Markets gear up for an all-important Federal Reserve policy meeting this week, with comments from Fed Chair Jerome Powell likely to play a key role in expectations for possible future interest rate cuts by the U.S. central bank. Elsewhere, Cigna (NYSE:CI) reportedly ends talks to merge with rival Humana (NYSE:HUM), abandoning a deal that would have created a $140 billion insurance giant.
Futures mostly hug flatline
U.S. stock futures were widely muted on Monday as investors looked ahead to a much-anticipated Federal Reserve policy meeting later in the week.
By 05:02 ET (10:02 GMT), the Dow futures contract and S&P futures were broadly unchanged, while Nasdaq 100 futures had shed 17 points or 0.1%.
Both the benchmark S&P 500 and tech-heavy Nasdaq Composite posted their highest closing levels since early 2022 in the prior session, while the 30-stock Dow Jones Industrial Average notched its sixth consecutive weekly gain -- its longest streak of positive weeks since 2019.
A batch of jobs market data on Friday buoyed hopes that the Fed might be able to engineer a so-called "soft landing" for the U.S. economy. In this scenario, the central bank's aggressive string of interest rate hikes -- which have pushed borrowing costs up to more than two-decade highs -- would succeed in quelling elevated inflation without triggering a broader economic meltdown.
Figures showed that nonfarm payrolls increased by more than anticipated in November, average hourly earnings growth inched up on a monthly basis, and the unemployment rate dipped. Although the numbers pointed to a resilient labor market that could push up wages and inflation, they were more widely interpreted as a signal that the Fed's tightening cycle may not plunge the world's largest economy into recession.
Goldman estimates two Fed rate cuts in 2024
Analysts at Goldman Sachs have predicted that Fed policymakers will slash interest rates twice by the end of next year and advanced the anticipated timing of the first cut to the third quarter.
Citing "better inflation news," the brokerage said in a note to clients dated Dec. 10 that the reductions could now "come a bit earlier." Goldman had previously estimated that the initial cut would take place next December.
In the wake of last week's jobs data and separate figures showing the slowest annual rise in underlying price gains in two years in October, markets are now pricing in a nearly 50% chance of a quarter-point rate decrease in borrowing costs from their current range of 5.25% to 5.50% as soon as May, according to Investing.com's Fed Rate Monitor Tool. The probability of a cut at the Fed's March meeting stands at a little under 43%, down from 53% in the prior week.
The Federal Open Market Committee is tipped to keep rates steady on Wednesday following its final two-day gathering of 2023. Much of the focus will likely be on comments from Fed Chair Jerome Powell, as he faces pressure to lay out a timeline for future rate cuts. Powell, who has stressed that the Fed will only move "carefully," is expected to attempt to give the bank some flexibility with its upcoming decisions.
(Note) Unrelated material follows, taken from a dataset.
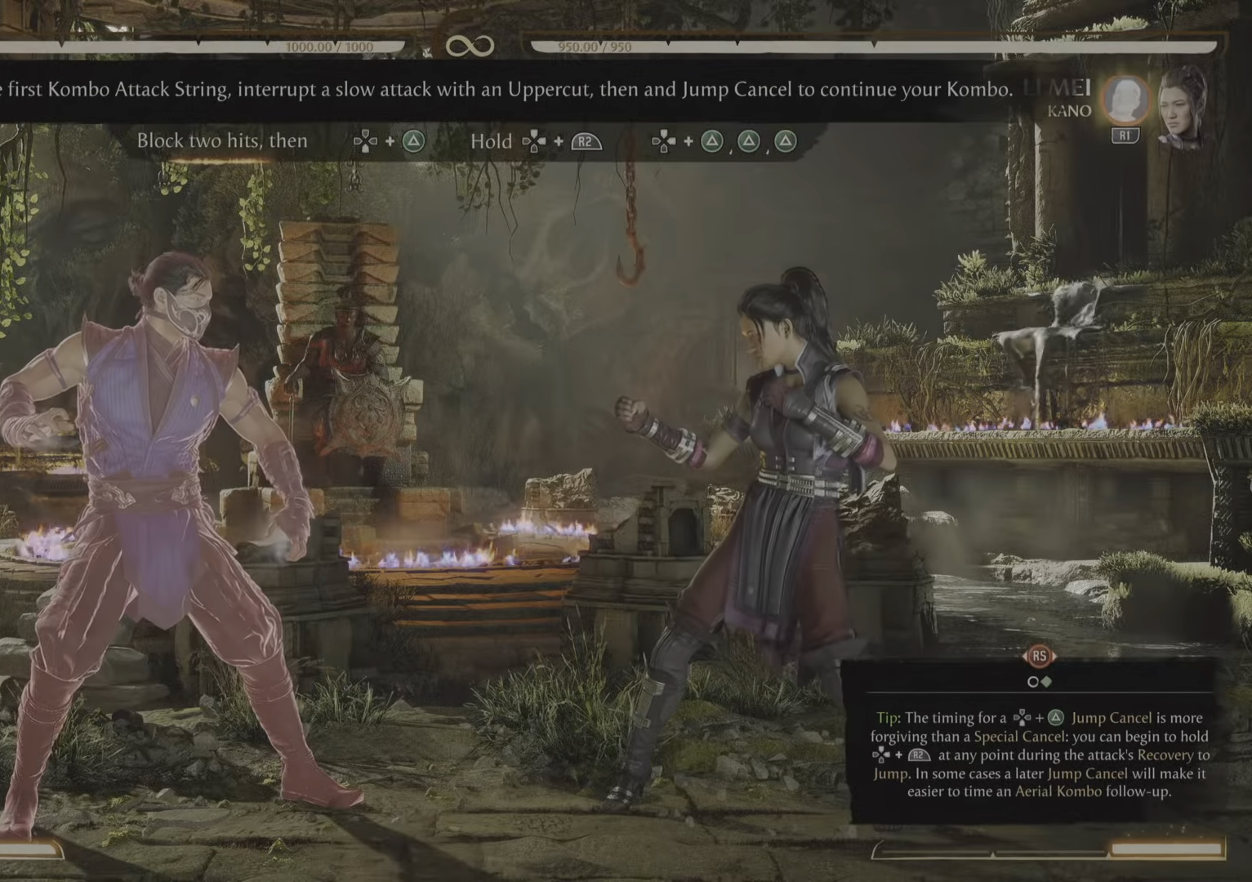
{"buttons": ["R2", "DPAD_RIGHT"], "events": [[400, "R2", "down"], [417, "DPAD_RIGHT", "down"]]}
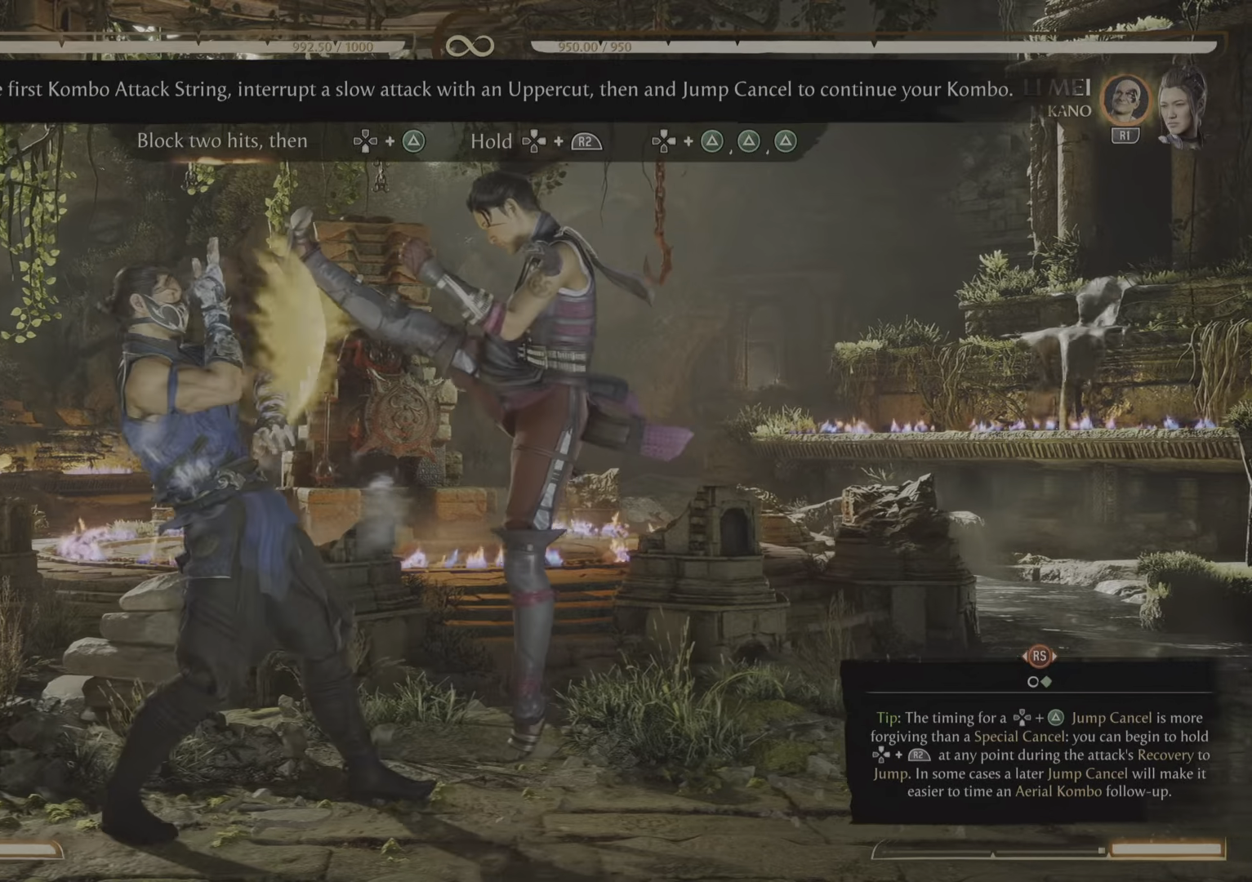
{"buttons": ["R2", "DPAD_UP"], "events": [[117, "DPAD_UP", "down"], [484, "DPAD_RIGHT", "up"]]}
Cigna abandons Humana merger plans
U.S. health insurer Cigna has ended its drive to acquire peer Humana, according to multiple media reports, pulling the plug on a deal that would have created an insurance behemoth worth over $140 billion.
The reports said neither Cigna nor Humana could agree on financial arrangements, while concerns also swirled around the intense regulatory scrutiny that the tie-up would likely have raised. Competition authorities have quashed similar moves to consolidate the U.S. health insurance industry in the past.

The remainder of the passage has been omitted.